▶ **What to produce**: Edit the data from the line with "order: Anseriformes" through the end, replacing "common name" with "vernacular name" and leaving everything else unchanged.

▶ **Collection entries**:
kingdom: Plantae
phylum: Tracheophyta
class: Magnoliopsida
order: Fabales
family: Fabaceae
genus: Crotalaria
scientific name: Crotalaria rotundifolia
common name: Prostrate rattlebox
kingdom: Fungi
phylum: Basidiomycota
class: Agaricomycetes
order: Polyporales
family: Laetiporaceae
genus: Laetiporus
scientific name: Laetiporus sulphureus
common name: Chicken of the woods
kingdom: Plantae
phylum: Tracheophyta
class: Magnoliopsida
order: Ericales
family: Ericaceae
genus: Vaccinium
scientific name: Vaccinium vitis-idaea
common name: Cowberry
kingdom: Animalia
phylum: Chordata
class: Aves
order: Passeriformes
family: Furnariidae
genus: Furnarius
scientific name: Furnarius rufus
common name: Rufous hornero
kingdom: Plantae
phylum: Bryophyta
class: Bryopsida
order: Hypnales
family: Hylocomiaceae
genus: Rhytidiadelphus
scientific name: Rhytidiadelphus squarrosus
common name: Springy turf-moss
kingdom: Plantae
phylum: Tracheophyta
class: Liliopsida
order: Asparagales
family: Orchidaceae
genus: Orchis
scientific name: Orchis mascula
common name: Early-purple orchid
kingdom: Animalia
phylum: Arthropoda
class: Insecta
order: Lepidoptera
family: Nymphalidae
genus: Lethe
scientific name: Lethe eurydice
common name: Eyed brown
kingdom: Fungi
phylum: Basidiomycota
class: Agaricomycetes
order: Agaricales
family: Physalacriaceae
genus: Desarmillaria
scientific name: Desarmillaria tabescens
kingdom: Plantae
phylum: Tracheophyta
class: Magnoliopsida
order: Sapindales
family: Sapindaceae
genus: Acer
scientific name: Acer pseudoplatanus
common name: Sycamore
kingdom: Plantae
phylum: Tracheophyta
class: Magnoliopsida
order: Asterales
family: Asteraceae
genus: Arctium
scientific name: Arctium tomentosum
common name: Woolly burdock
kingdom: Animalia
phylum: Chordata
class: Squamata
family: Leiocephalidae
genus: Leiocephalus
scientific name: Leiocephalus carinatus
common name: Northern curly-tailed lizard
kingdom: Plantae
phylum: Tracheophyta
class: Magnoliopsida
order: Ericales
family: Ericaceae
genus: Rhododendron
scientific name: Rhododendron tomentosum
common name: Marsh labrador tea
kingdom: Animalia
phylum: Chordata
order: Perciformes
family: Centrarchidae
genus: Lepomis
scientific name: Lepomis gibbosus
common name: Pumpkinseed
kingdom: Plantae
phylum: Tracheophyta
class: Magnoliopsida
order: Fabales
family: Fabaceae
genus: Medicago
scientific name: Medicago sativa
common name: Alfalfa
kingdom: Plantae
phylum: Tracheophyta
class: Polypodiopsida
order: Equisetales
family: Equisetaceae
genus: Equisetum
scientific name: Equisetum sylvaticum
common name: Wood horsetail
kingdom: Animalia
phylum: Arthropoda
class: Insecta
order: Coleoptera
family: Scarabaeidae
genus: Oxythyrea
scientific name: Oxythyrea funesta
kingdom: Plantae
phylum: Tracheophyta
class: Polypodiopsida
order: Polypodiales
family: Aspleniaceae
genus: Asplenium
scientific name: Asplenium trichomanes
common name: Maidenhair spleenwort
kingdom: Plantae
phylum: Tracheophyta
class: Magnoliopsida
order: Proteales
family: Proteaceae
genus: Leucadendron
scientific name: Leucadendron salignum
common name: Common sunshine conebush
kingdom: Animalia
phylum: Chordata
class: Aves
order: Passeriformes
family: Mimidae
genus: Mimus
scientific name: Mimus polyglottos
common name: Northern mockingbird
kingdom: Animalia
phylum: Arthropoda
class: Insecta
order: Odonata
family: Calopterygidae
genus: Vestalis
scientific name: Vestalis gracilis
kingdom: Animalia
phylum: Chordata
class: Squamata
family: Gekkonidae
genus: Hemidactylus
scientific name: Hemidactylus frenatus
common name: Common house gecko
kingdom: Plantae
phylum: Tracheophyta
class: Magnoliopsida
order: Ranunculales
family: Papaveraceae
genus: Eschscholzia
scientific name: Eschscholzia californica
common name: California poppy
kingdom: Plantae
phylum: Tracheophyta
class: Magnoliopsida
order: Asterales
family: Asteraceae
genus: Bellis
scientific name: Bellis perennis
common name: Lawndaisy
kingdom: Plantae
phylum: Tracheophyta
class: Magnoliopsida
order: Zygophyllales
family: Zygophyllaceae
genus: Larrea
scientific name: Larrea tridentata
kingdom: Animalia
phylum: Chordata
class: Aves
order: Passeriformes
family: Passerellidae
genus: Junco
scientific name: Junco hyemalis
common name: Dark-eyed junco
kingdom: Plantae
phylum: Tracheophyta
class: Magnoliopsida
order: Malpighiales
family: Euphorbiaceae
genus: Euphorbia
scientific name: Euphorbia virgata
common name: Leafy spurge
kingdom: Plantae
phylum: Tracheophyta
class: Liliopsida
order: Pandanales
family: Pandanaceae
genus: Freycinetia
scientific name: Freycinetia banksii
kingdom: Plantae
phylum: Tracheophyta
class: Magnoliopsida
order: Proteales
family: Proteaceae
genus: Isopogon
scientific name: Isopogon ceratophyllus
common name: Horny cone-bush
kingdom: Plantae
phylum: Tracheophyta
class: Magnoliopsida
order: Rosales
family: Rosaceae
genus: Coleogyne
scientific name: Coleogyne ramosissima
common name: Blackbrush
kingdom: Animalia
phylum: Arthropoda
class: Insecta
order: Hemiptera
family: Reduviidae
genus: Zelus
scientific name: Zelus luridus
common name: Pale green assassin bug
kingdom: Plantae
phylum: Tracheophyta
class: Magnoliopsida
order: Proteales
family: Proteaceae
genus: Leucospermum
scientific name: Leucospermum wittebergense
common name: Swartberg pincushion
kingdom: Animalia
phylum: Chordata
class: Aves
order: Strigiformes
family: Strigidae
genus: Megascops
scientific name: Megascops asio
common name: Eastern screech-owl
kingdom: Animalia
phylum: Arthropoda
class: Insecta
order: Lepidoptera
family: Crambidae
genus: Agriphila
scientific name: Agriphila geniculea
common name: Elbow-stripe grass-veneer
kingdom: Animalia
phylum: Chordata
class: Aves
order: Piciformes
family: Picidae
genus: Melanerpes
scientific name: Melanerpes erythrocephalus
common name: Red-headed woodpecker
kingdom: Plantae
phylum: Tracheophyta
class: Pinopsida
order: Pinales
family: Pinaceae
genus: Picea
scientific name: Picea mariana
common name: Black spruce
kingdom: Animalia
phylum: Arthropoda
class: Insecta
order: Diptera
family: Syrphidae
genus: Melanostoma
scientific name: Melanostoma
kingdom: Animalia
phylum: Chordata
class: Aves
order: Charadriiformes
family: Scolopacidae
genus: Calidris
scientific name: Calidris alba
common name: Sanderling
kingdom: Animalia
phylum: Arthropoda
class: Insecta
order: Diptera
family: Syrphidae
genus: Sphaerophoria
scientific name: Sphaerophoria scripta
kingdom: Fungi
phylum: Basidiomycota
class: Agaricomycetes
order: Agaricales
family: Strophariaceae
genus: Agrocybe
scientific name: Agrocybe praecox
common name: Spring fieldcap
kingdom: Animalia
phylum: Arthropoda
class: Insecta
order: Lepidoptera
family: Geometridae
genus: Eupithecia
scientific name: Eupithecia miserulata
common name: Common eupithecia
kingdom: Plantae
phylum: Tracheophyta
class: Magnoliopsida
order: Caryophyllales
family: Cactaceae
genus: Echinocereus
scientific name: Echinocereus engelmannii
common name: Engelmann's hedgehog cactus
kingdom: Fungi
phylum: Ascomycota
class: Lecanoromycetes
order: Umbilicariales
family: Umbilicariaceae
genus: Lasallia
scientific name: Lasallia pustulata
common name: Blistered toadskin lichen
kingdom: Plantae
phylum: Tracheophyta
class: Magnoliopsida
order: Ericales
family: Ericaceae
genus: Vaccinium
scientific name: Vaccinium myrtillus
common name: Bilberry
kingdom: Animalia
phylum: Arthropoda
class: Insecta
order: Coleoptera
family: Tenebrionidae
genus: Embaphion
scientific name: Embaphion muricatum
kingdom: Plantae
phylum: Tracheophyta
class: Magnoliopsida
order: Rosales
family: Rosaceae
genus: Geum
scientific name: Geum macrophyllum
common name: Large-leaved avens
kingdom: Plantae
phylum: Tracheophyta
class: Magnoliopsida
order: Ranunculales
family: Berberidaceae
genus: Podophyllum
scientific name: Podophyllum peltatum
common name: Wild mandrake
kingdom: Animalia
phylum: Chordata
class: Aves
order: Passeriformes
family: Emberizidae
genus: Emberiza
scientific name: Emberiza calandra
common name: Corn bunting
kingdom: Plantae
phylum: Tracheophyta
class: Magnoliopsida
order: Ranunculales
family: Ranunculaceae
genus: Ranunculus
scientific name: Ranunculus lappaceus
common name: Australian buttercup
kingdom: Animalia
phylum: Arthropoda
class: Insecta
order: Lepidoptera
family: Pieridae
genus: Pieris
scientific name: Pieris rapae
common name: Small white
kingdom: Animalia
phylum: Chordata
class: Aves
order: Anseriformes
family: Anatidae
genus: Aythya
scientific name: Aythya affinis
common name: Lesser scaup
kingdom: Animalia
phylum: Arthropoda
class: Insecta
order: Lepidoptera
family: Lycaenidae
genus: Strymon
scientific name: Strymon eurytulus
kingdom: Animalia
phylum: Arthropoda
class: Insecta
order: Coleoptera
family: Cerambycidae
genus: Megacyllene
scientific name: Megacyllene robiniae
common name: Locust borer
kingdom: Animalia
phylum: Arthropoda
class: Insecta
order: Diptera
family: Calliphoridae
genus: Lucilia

▶ **Full output**:
order: Anseriformes
family: Anatidae
genus: Aythya
scientific name: Aythya affinis
vernacular name: Lesser scaup
kingdom: Animalia
phylum: Arthropoda
class: Insecta
order: Lepidoptera
family: Lycaenidae
genus: Strymon
scientific name: Strymon eurytulus
kingdom: Animalia
phylum: Arthropoda
class: Insecta
order: Coleoptera
family: Cerambycidae
genus: Megacyllene
scientific name: Megacyllene robiniae
vernacular name: Locust borer
kingdom: Animalia
phylum: Arthropoda
class: Insecta
order: Diptera
family: Calliphoridae
genus: Lucilia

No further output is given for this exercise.